TEXT UNDER STUDY
########

Numerical simulations

Short-term evolution

To illustrate these analytical results, I perform numerical simulations with n = 20 strains with sets of traits drawn at random and assuming a transmission-virulence trade-off. Figure 2 shows the short term evolutionary dynamics predicted by the Price equation formalism (dashed lines) and those obtained via simulations (plain lines). For simplicity, I assume that drug-resistance infections do not incur a fitness cost.

Figure 2. Short term evolutionary dynamics.

A) Dynamics of the densities of susceptible hosts (dashed black line), of drug-susceptible infections (plain coloured lines) and drug-resistant infections (dotted coloured line). Each colour corresponds to one of the n = 20 strains. B) Same as A but the blue line shows the total density of drug-susceptible infections and the red line the total density of drug-resistant infections. The dashed lines are the predictions from the Price equation system. C) Average virulence in the drug-sensitive (blue) and drug-resistant infections (red) for numerical multi-strain simulations (plain line) and the Price equation system (dashed line). D) Same as panel C for transmission rate. E) Same as panel C for treatment rate. F) Fraction of the infections that are drug-resistant in the multi-strain simulation (plain line) or using the Price equation (dashed line). We assume no fitness cost (a = b = 1) and a transmission-virulence trade-off ($\beta (\alpha )={10}^{-4}\sqrt{\alpha }$). Other parameter values are λ = 0.02, μ = 4.5 × 10⁻⁵, ν = 0, a = b = 1, ρ = 0.1, Cov(α, γ) = 0.1, Var(γ) = 1/12, Var(α) = 1/6, $\overline{\alpha }(0)=1/2$, $\overline{\gamma }(0)=1/4$, S(0) = 10⁴, I_i = 5, and $I_i^R=0$. The default time unit is the week (but it can be rescaled without affecting the results qualitatively).

Figure 2A illustrates the diversity of the epidemiological dynamics among all of the 20 strains. We see that not all the strains spread during the epidemics. We also see that initially, all the infections are drug-sensitive (dotted lines start from 0). Figure 2B shows the total densities of each type of infection (drug-sensitive or drug-resistant) and the predictions from the Price equation formalism (dashed lines). These predictions are correct at first but they rapidly overestimate the spread of drug-sensitive infections (in blue) and underestimate the spread of drug-resistant infections (in red).

########

ENTRIES SUPPLIED
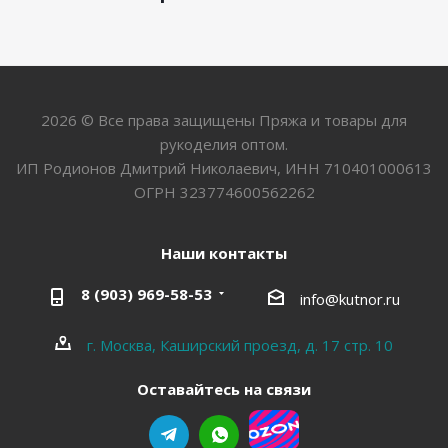
2026 © Все права защищены Пряжа и товары для
рукоделия оптом.
ИП Родионов Дмитрий Николаевич, ИНН 710401000613
ОГРН 323774600562262
Наши контакты
8 (903) 969-58-53
info@kutnor.ru
г. Москва, Каширский проезд, д. 17 стр. 10
Оставайтесь на связи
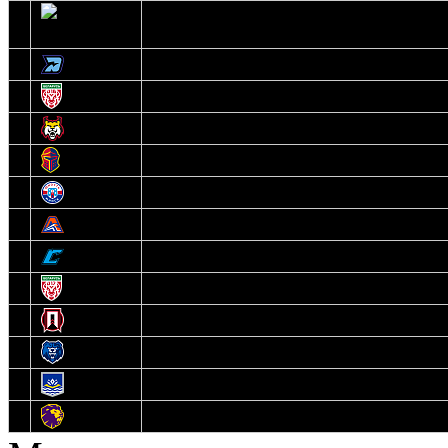
2
Ястребы
3
Динамо-Олимпик
4
U18
5
Рыси
6
Рыцари
7
Юниор
8
Локо
9
Соболь
10
U17
11
Прогресс
12
Медведи
13
Нефтехимик
14
Днепровские Львы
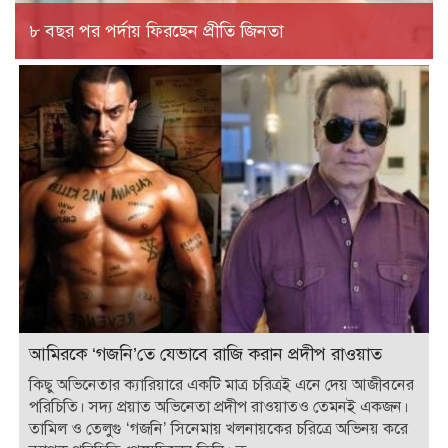
৮ বছর পর পর্দায় ফিরছেন প্রীতি জিনতা
আমিরকে ‘গজনি’তে যেভাবে রাজি করান প্রদীপ রাওয়াত
কিছু অভিনেতার ক্যারিয়ারে একটি মাত্র চরিত্রই এনে দেয় আজীবনের
পরিচিতি। সদ্য প্রয়াত অভিনেতা প্রদীপ রাওয়াতও তেমনই একজন।
তামিল ও তেলুগু ‘গজনি’ সিনেমায় খলনায়কের চরিত্রে অভিনয় করে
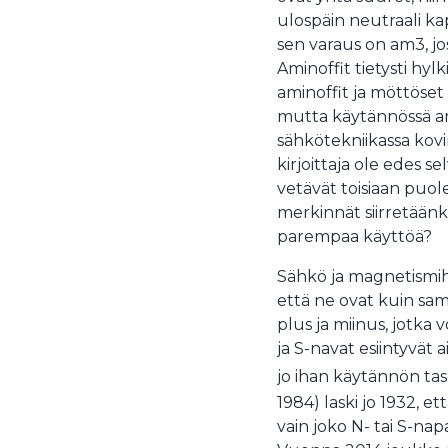
ulospäin neutraali ka
sen varaus on am3, jo
Aminoffit tietysti hy
aminoffit ja möttöset 
mutta käytännössä amin
sähkötekniikassa kovi
kirjoittaja ole edes s
vetävät toisiaan puol
merkinnät siirretäänki
parempaa käyttöä?
Sähkö ja magnetismihan
että ne ovat kuin sam
plus ja miinus, jotka v
ja S-navat esiintyvät a
jo ihan käytännön taso
1984) laski jo 1932, e
vain joko N- tai S-na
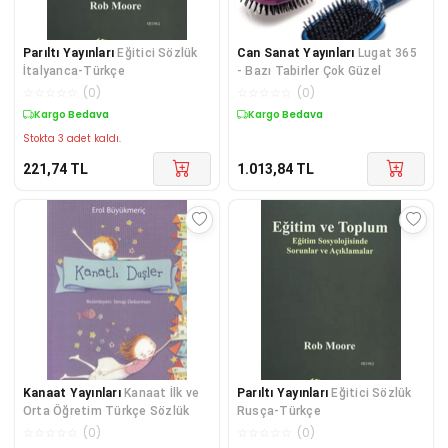
Parıltı Yayınları
Eğitici Sözlük
Can Sanat Yayınları
Lugat 365
İtalyanca-Türkçe
- Bazı Tabirler Çok Güzel
☆
☆
☆
☆
☆
(
0
)
☆
☆
☆
☆
☆
(
0
)
Kargo Bedava
Kargo Bedava
Stokta 3 adet kaldı.
221,74
TL
1.013,84
TL
Kanaat Yayınları
Kanaat İlk ve
Parıltı Yayınları
Eğitici Sözlük
Orta Öğretim Türkçe Sözlük
Rusça-Türkçe
☆
☆
☆
☆
☆
(
0
)
☆
☆
☆
☆
☆
(
0
)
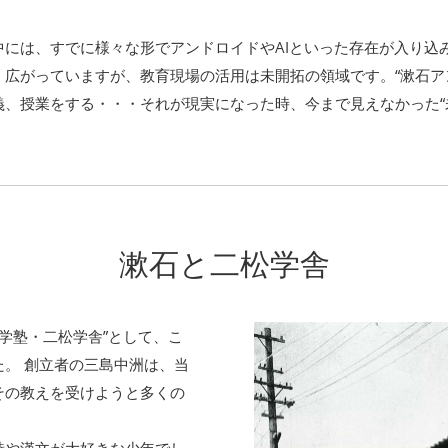
中には、すでに様々な形でアンドロイドやAIといった存在が入り込
く広がっていますが、教育現場の活用は未開拓の領域です。“漱石ア
義、授業をする・・・それが現実になった時、今まで見えなかった“
漱石と二松学舎
漢学塾・二松学舎”として、こ
た。 創立者の三島中洲は、当
その教えを受けようと多くの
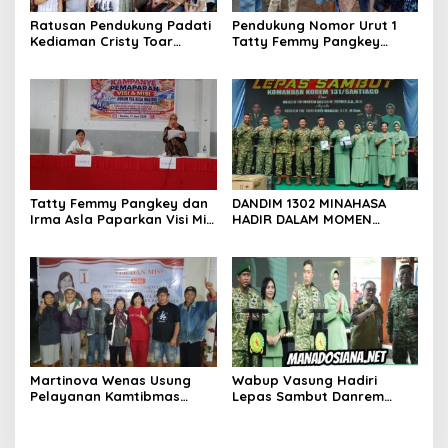
Ratusan Pendukung Padati
Pendukung Nomor Urut 1
Kediaman Cristy Toar
Tatty Femmy Pangkey
Nomor Urut 1, Berikan
Berikan Dukungan Penuh
Dukungan Penuh Kepada
Saat Pemaparan Visi dan
Calon Hukum Tua
Misi di Desa Waleure
Walantakan
Tatty Femmy Pangkey dan
DANDIM 1302 MINAHASA
Irma Asla Paparkan Visi Misi
HADIR DALAM MOMEN
dalam Kampanye
BERSEJARAH PERGANTIAN
Pemaparan di Balai Desa
DANREM 131 SANTAIGO
Waleure
Martinova Wenas Usung
Wabup Vasung Hadiri
Pelayanan Kamtibmas
Lepas Sambut Danrem
untuk Mewujudkan Desa
131/Santiago Perkuat
Pinaesaan yang Aman,
Sinergi Pemda dan TNI
Damai, dan Sejahtera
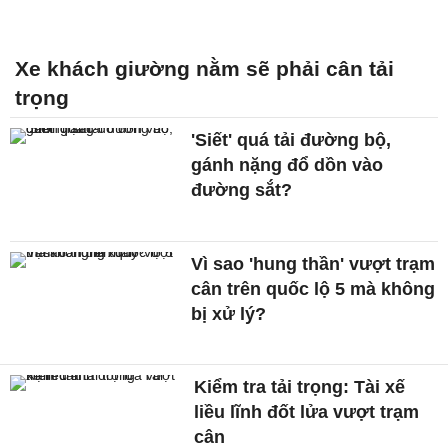
Xe khách giường nằm sẽ phải cân tải
trọng
'Siết' quá tải đường bộ,
gánh nặng đổ dồn vào
đường sắt?
Vì sao 'hung thần' vượt trạm
cân trên quốc lộ 5 mà không
bị xử lý?
Kiểm tra tải trọng: Tài xế
liều lĩnh đốt lửa vượt trạm
cân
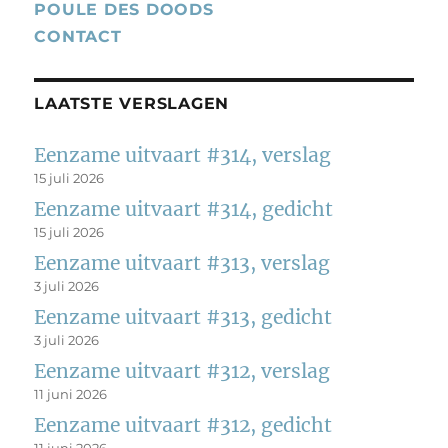
POULE DES DOODS
CONTACT
LAATSTE VERSLAGEN
Eenzame uitvaart #314, verslag
15 juli 2026
Eenzame uitvaart #314, gedicht
15 juli 2026
Eenzame uitvaart #313, verslag
3 juli 2026
Eenzame uitvaart #313, gedicht
3 juli 2026
Eenzame uitvaart #312, verslag
11 juni 2026
Eenzame uitvaart #312, gedicht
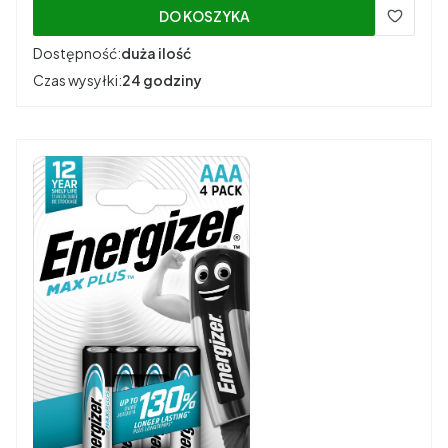
DO KOSZYKA
Dostępność:
duża ilość
Czas wysyłki:
24 godziny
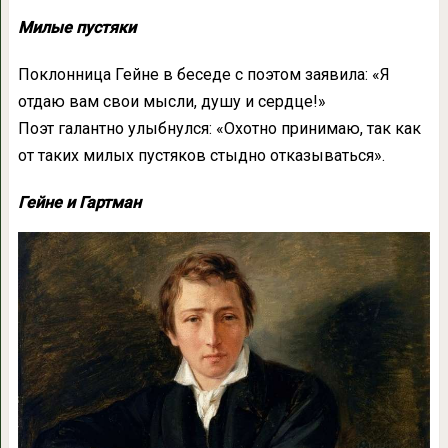
Милые пустяки
Поклонница Гейне в беседе с поэтом заявила: «Я
отдаю вам свои мысли, душу и сердце!»
Поэт галантно улыбнулся: «Охотно принимаю, так как
от таких милых пустяков стыдно отказываться».
Гейне и Гартман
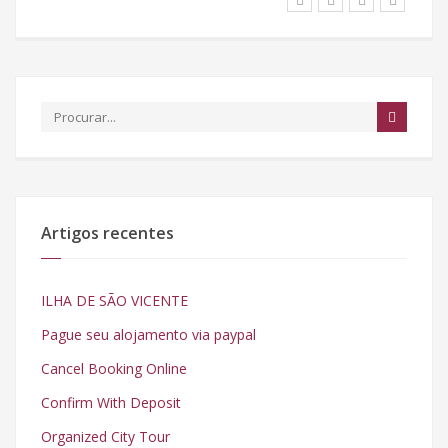
Artigos recentes
ILHA DE SÃO VICENTE
Pague seu alojamento via paypal
Cancel Booking Online
Confirm With Deposit
Organized City Tour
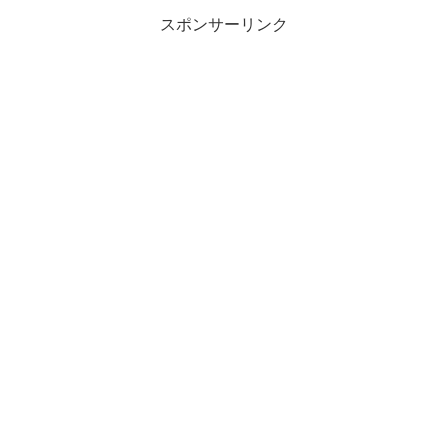
スポンサーリンク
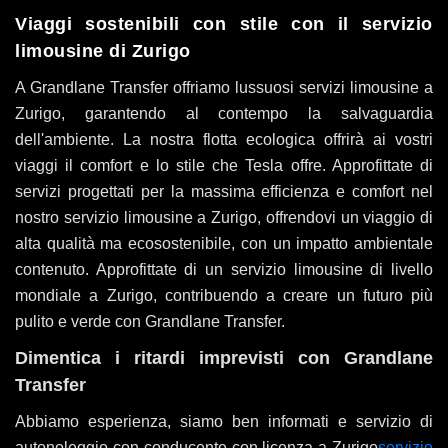
Viaggi sostenibili con stile con il servizio
limousine di Zurigo
A Grandlane Transfer offriamo lussuosi servizi limousine a
Zurigo, garantendo al contempo la salvaguardia
dell'ambiente. La nostra flotta ecologica offrirà ai vostri
viaggi il comfort e lo stile che Tesla offre. Approfittate di
servizi progettati per la massima efficienza e comfort nel
nostro servizio limousine a Zurigo, offrendovi un viaggio di
alta qualità ma ecosostenibile, con un impatto ambientale
contenuto. Approfittate di un servizio limousine di livello
mondiale a Zurigo, contribuendo a creare un futuro più
pulito e verde con Grandlane Transfer.
Dimentica i ritardi imprevisti con Grandlane
Transfer
Abbiamo esperienza, siamo ben informati e servizio di
autonoleggio con conducente con licenza a Zurigo
servizio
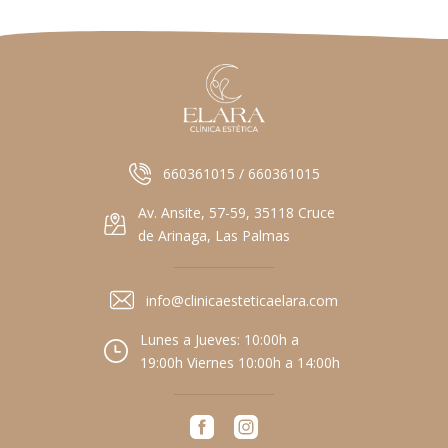
660361015 / 660361015
Av. Ansite, 57-59, 35118 Cruce
de Arinaga, Las Palmas
info@clinicaesteticaelara.com
Lunes a Jueves: 10:00h a
19:00h Viernes 10:00h a 14:00h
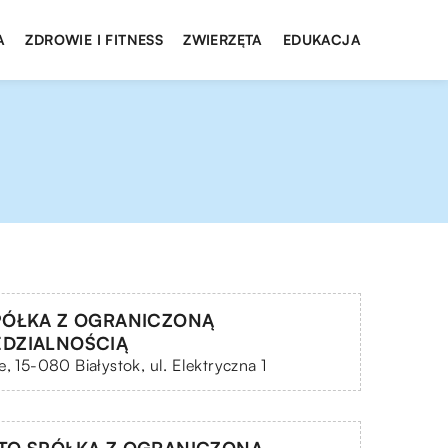
A
ZDROWIE I FITNESS
ZWIERZĘTA
EDUKACJA
PÓŁKA Z OGRANICZONĄ
DZIALNOŚCIĄ
e, 15-080 Białystok, ul. Elektryczna 1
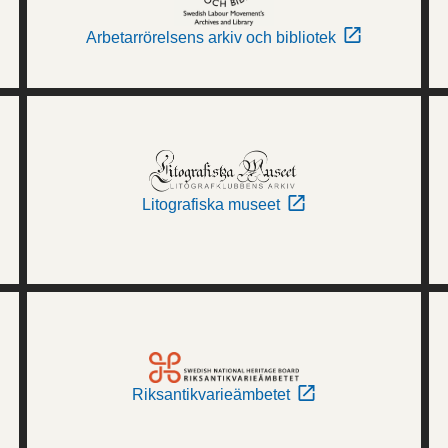
Arbetarrörelsens arkiv och bibliotek
Litografiska museet
Riksantikvarieämbetet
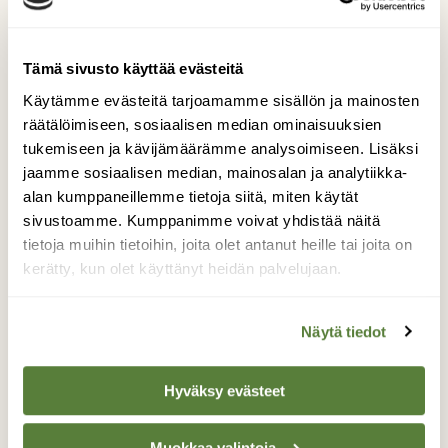
Tämä sivusto käyttää evästeitä
Käytämme evästeitä tarjoamamme sisällön ja mainosten
räätälöimiseen, sosiaalisen median ominaisuuksien
tukemiseen ja kävijämäärämme analysoimiseen. Lisäksi
jaamme sosiaalisen median, mainosalan ja analytiikka-
Kiskot
alan kumppaneillemme tietoja siitä, miten käytät
sivustoamme. Kumppanimme voivat yhdistää näitä
tietoja muihin tietoihin, joita olet antanut heille tai joita on
Puutavarajuna meni lumisateen jälkeen.
kerätty, kun olet käyttänyt heidän palvelujaan.
Kuvaaja: Pekka Viljakainen
Näytä tiedot
Kilpailun etusivulle
Hyväksy evästeet
Muokkaa valintoja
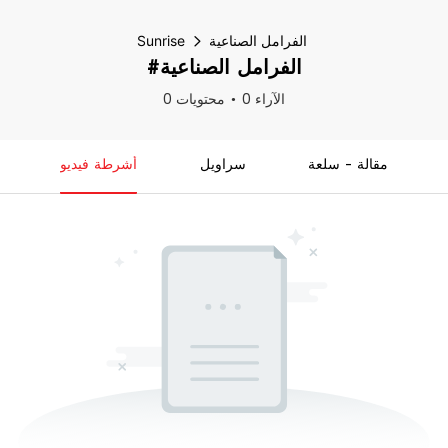
الفرامل الصناعية
Sunrise
#الفرامل الصناعية
0 الآراء
0 محتويات
مقالة - سلعة
سراويل
أشرطة فيديو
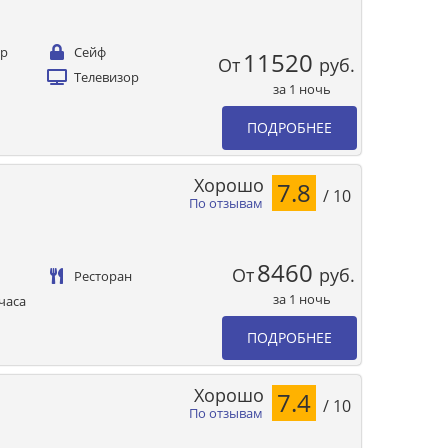
ер
Сейф
11520
От
руб.
Телевизор
за 1 ночь
ПОДРОБНЕЕ
Хорошо
7.8
/ 10
По отзывам
8460
От
руб.
Ресторан
за 1 ночь
часа
ПОДРОБНЕЕ
Хорошо
7.4
/ 10
По отзывам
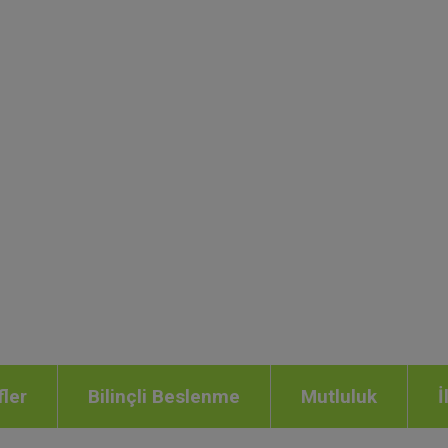
fler
Bilinçli Beslenme
Mutluluk
İ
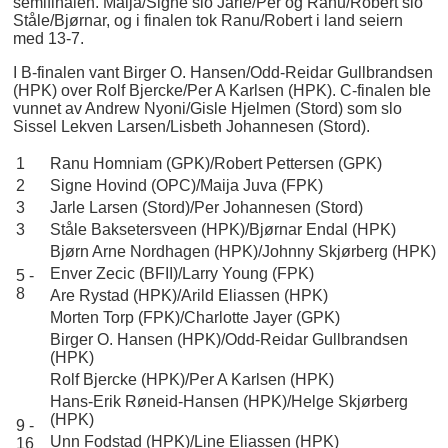
semifinalen. Maija/Signe slo Jarle/Per og Ranu/Robert slo
Ståle/Bjørnar, og i finalen tok Ranu/Robert i land seiern
med 13-7.
I B-finalen vant Birger O. Hansen/Odd-Reidar Gullbrandsen
(HPK) over Rolf Bjercke/Per A Karlsen (HPK). C-finalen ble
vunnet av Andrew Nyoni/Gisle Hjelmen (Stord) som slo
Sissel Lekven Larsen/Lisbeth Johannesen (Stord).
1
Ranu Homniam (GPK)/Robert Pettersen (GPK)
2
Signe Hovind (OPC)/Maija Juva (FPK)
3
Jarle Larsen (Stord)/Per Johannesen (Stord)
3
Ståle Baksetersveen (HPK)/Bjørnar Endal (HPK)
Bjørn Arne Nordhagen (HPK)/Johnny Skjørberg (HPK)
Enver Zecic (BFII)/Larry Young (FPK)
5 -
8
Are Rystad (HPK)/Arild Eliassen (HPK)
Morten Torp (FPK)/Charlotte Jayer (GPK)
Birger O. Hansen (HPK)/Odd-Reidar Gullbrandsen
(HPK)
Rolf Bjercke (HPK)/Per A Karlsen (HPK)
Hans-Erik Røneid-Hansen (HPK)/Helge Skjørberg
(HPK)
9 -
Unn Fodstad (HPK)/Line Eliassen (HPK)
16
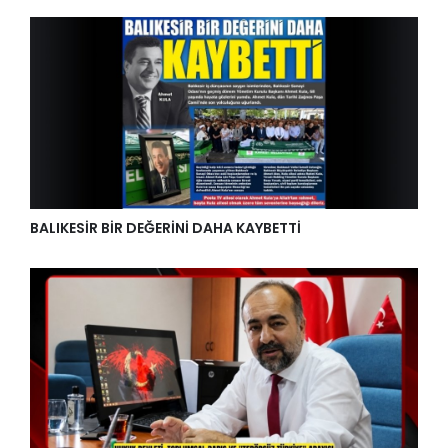
BALIKESİR BİR DEĞERİNİ DAHA KAYBETTİ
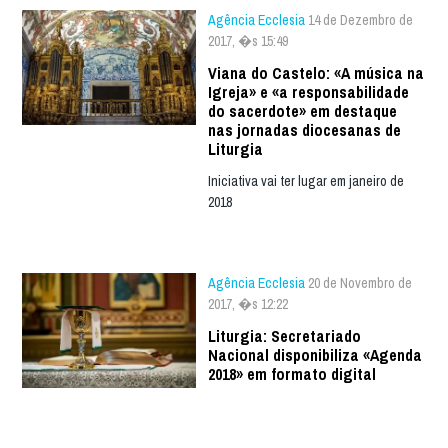
Agência Ecclesia
14 de Dezembro de
2017, �s 15:49
Viana do Castelo: «A música na
Igreja» e «a responsabilidade
do sacerdote» em destaque
nas jornadas diocesanas de
Liturgia
Iniciativa vai ter lugar em janeiro de
2018
Agência Ecclesia
20 de Novembro de
2017, �s 12:22
Liturgia: Secretariado
Nacional disponibiliza «Agenda
2018» em formato digital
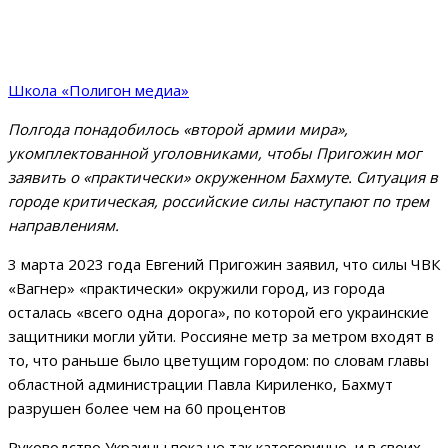
Школа «Полигон медиа»
Полгода понадобилось «второй армии мира»,
укомплектованной уголовниками, чтобы Пригожин мог
заявить о «практически» окруженном Бахмуте. Cитуация в
городе критическая, российские силы наступают по трем
направлениям.
3 марта 2023 года Евгений Пригожин заявил, что силы ЧВК
«Вагнер» «практически» окружили город, из города
осталась «всего одна дорога», по которой его украинские
защитники могли уйти. Россияне метр за метром входят в
то, что раньше было цветущим городом: по словам главы
областной администрации Павла Кириленко, Бахмут
разрушен более чем на 60 процентов
Руководство Украины пока не так категорично, и в своих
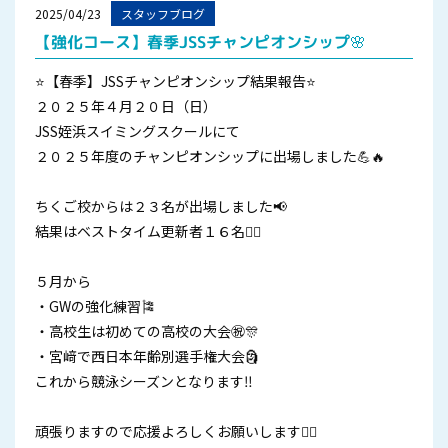
2025/04/23
スタッフブログ
【強化コース】春季JSSチャンピオンシップ🌸
⭐️【春季】JSSチャンピオンシップ結果報告⭐️
２０２５年４月２０日（日）
JSS姪浜スイミングスクールにて
２０２５年度のチャンピオンシップに出場しました💪🔥
ちくご校からは２３名が出場しました📢
結果はベストタイム更新者１６名✌🏻
５月から
・GWの強化練習🎏
・高校生は初めての高校の大会㊗️🎊
・宮﨑で西日本年齢別選手権大会🗿
これから競泳シーズンとなります‼️
頑張りますので応援よろしくお願いします🙇‍♂️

########

PROBLEMS AND TASKS
(a) In the excerpt on numerical simulations, what is the default time unit?
(b) Transcribe the passage of the numerical simulations excerpt from "To illustrate these" up to and including "a fitness cost.".
(c) Go on with the text on numerical simulations of drug-resistant infections from the point where it stops.

ANSWERS GIVEN
(a) The default time unit is the week.

(b)
To illustrate these analytical results, I perform numerical simulations with n = 20 strains with sets of traits drawn at random and assuming a transmission-virulence trade-off. Figure 2 shows the short term evolutionary dynamics predicted by the Price equation formalism (dashed lines) and those obtained via simulations (plain lines). For simplicity, I assume that drug-resistance infections do not incur a fitness cost.

(c)
Focusing on average infection trait values, Figure 2C shows that, as predicted, virulence decreases faster in the drug-sensitive infections than in the drug-resistant infections. However, it also shows the limits of the Price equation because parasites eventually evolve to complete avirulence. Note that in the Price equation approach, I assumed different initial trait values for the drug-sensitive and drug-resistant compartments. Indeed, drug-resistance is initially absent in the simulations (the plain red line starts with a lag) and average infection virulence is much higher in this compartment. This is because resistant infections first emerge from treatment failure and not all strains have the same exposition to treatments. Therefore, instead of using the average virulence of all the strains in the population as our initial value, we weight these virulences by the recovery rates. This approximation is consistent with the simulated dynamics (Figure 2C).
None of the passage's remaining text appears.